[Passage — start]

Mar 17, 2023   •   by   •   Source: Fitch Ratings   •   eye-icon 192 views

Fitch continues to monitor the rapidly changing funding and liquidity environment for U.S. banks, and has been evaluating its rated bank portfolio to ascertain deposit flows, particularly over a stressful period beginning just prior to the failure of SVB Financial to the present. Funding and liquidity remain a key focus for U.S. banks, and following our comment on March 13, our assessment suggests that most banks can manage moderate deposit outflows. We expect that any rating actions will be institution-specific and not broad-based, with any potential future rating action focused on outliers.
 
Since March 9, 2023, based on a sampling of Fitch-rated banks, we estimated the average deposit attrition was less than 1.0%, excluding banks where we have taken rating action, which is only slightly worse versus the prior average of the last 20 weeks. While events are fluid, our recent analysis suggests that industry deposit attrition trends are within ratings expectations for the vast majority of banks in our rated portfolio, given our assumption for industry-wide deposits to shrink as articulated in our January report, U.S. Banks: Sustained Period of Higher Rates Raises Liquidity Pressures.
 
 In addition to deposit flows, Fitch has been gauging access to and usage of wholesale and contingent liquidity facilities. Fitch is also evaluating any potential durable impacts to franchises and earning profiles. In the current environment, banks with less liquid securities portfolios due to longer duration and/or designation as held-to-maturity are viewed as having less funding flexibility, despite more accommodative funding facilities such as the Bank Term Loan Program (BLTP).
 
Fitch revised its Sector Outlook on U.S. banks to “Deteriorating” from “Neutral” on Nov. 28, 2022 in part reflecting our expectations that that deposit outflows and rising betas would markedly shift as the Federal Reserve continued its unprecedented pace of monetary tightening and unwinding its quantitative easing program.
 
 While we continue to note funding and liquidity pressures represent an increasing vulnerability for the sector as a whole, the pace and unpredictable manner in which these crystallized for certain institutions has far exceeded our baseline expectations. Recent events are considered unforeseeable risks which by their nature Fitch cannot incorporate. A rapid withdrawal of liquidity can result in multi-notch downward changes in ratings.

[Passage — finish]
[Source data — start]

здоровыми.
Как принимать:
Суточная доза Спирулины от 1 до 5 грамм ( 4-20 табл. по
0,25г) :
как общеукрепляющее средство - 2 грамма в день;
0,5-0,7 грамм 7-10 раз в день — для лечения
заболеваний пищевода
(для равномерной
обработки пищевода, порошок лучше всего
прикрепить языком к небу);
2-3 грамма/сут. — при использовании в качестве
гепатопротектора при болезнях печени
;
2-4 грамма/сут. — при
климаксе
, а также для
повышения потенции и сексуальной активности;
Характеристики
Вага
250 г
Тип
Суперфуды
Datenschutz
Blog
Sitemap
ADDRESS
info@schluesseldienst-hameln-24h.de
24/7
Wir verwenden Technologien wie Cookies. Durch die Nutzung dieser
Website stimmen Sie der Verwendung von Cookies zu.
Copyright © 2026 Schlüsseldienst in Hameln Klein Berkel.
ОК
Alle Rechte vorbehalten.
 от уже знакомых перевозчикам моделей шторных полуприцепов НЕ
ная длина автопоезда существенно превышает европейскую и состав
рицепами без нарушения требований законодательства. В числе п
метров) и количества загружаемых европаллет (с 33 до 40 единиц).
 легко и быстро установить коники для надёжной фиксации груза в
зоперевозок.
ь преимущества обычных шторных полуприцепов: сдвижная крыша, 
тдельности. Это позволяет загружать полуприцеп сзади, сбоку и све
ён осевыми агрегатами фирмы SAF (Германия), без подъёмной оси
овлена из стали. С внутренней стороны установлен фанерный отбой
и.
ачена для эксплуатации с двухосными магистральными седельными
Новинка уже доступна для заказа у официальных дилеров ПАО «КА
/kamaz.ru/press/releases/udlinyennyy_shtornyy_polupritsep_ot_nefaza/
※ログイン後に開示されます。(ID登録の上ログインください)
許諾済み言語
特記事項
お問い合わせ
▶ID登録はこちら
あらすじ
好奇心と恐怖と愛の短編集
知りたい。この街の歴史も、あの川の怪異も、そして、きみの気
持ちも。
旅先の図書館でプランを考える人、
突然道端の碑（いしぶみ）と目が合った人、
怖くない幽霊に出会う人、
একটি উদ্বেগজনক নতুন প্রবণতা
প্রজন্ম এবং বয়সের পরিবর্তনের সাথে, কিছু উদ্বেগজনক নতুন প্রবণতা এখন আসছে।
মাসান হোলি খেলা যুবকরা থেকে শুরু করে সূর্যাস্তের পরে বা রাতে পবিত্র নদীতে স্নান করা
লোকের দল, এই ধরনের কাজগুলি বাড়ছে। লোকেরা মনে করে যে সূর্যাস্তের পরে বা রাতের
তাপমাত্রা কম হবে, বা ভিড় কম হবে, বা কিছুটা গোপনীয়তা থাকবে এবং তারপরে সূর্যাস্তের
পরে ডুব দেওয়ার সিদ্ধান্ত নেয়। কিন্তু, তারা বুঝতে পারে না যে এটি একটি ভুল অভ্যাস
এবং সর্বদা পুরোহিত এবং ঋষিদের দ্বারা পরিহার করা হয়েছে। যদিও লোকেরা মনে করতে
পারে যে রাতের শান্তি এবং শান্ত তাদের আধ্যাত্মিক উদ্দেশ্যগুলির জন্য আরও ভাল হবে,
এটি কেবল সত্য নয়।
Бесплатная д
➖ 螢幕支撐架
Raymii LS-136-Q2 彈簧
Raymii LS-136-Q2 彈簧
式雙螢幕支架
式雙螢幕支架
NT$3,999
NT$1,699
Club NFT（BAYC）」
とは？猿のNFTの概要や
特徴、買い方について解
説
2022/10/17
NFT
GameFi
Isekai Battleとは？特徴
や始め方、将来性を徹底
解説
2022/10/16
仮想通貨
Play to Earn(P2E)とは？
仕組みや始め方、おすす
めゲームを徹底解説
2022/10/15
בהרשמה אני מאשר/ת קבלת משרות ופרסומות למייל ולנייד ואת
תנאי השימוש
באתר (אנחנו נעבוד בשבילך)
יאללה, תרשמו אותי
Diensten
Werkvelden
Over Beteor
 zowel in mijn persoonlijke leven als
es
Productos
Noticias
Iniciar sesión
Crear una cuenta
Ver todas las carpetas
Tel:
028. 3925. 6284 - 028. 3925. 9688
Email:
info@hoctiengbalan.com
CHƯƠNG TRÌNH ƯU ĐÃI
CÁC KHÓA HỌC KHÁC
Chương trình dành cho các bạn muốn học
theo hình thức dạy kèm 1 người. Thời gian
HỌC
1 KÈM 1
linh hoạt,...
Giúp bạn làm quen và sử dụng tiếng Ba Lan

[Source data — finish]

| What is being asked |
How would you put this sentence from the Fitch note on U.S. bank funding into Spanish: "A rapid withdrawal of liquidity can result in multi-notch downward changes in ratings."?

| Answer to the problem |
Una retirada rápida de liquidez puede dar lugar a rebajas de varios escalones en las calificaciones.